Cardiac contractile function has also been extensively investigated in numerous animal models of T1D and T2D. Both diastolic and systolic dysfunction has been observed in some of the models investigated (see Table 1). Importantly, the majority of studies with animal models did not use blood glucose level-normalizing treatments, which further emphasizes the impact of hyperglycaemia and metabolic disturbances on the development of contractile dysfunction.

Cardiac hypertrophy

Another clinical feature of DCM is LV hypertrophy, especially in T2D. While data from the Framingham Heart Study and the Framingham Offspring Study show an association between diabetes, LV wall thickness and mass in women, but not in men [80], the Strong Heart Study conducted in Native Americans reports increased LV mass and wall thickness in both men and women [62]. Data from the Strong Heart Study suggest that LV hypertrophy increases the risk of future heart failure, especially in the context of co-existing hypertension [17]. LV hypertrophy is not observed in patients with impaired fasting glucose [162], indicating that LV hypertrophy might result from hyperglycaemia and other metabolic changes associated with longer existing diabetes.

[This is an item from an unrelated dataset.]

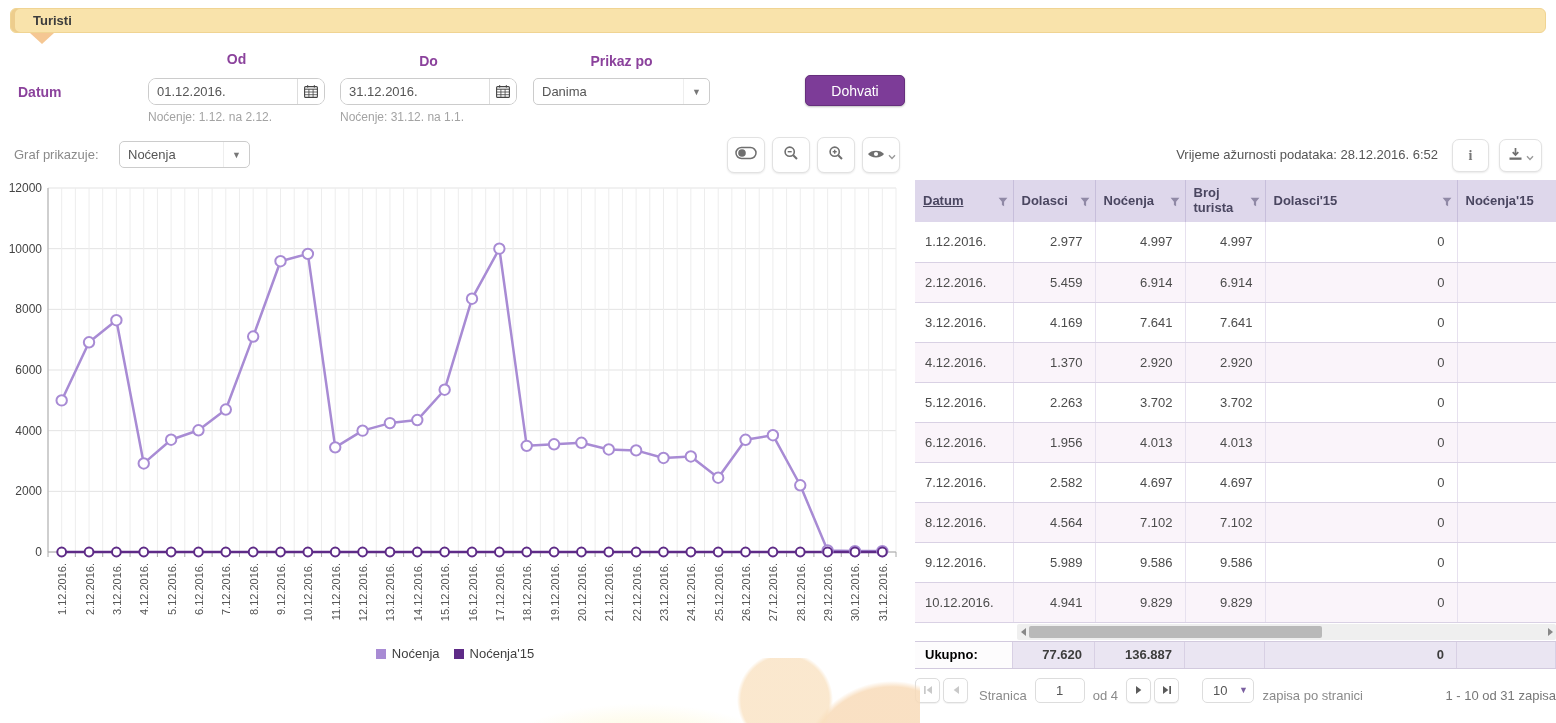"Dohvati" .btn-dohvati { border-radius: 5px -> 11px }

Proposed mechanisms contributing to LV hypertrophy are hyperactivation of the insulin signalling cascade in obese and T2D patients [55, 108] and increased levels of circulating pro-inflammatory cytokines. In contrast, most studies do not report myocardial hypertrophy in T1D patients [47, 168, 174] and animal models of T1D (see Table 1). Similarly, genetic deletion of the insulin receptor decreases cardiac size [14]. These studies further highlight the impact of insulin as a growth factor and hyperinsulinemia as a pathomechanism for LV hypertrophy in obesity and T2D.

Summary and conclusions

Various pathomechanisms contribute to the pathogenesis of DCM. Rodent models are essential tools to decipher these mechanisms and mimic perturbations observed in T1D and T2D patients. Despite specific limitations of the models generated, transgenic mice are indispensable for mechanistic studies that provide mechanistic insight into the pathogenesis of DCM. Different treatment strategies have been tested in patients with diabetes mellitus and heart failure. These studies indicate that diabetic patients benefit from standard heart failure treatment. However, previous studies also suggest that selected diabetes mellitus treatment regimens may have adverse effects on cardiac function and increase heart failure hospitalization [130, 164]. These observations also emphasize the need for additional studies to gain further mechanistic insight. Recent advancements in genome editing will result in the generation of novel models in the near future. These models will aid our understanding of the pathophysiology of DCM and hopefully accelerate the development of new therapeutic strategies for this rapidly expanding form of heart disease.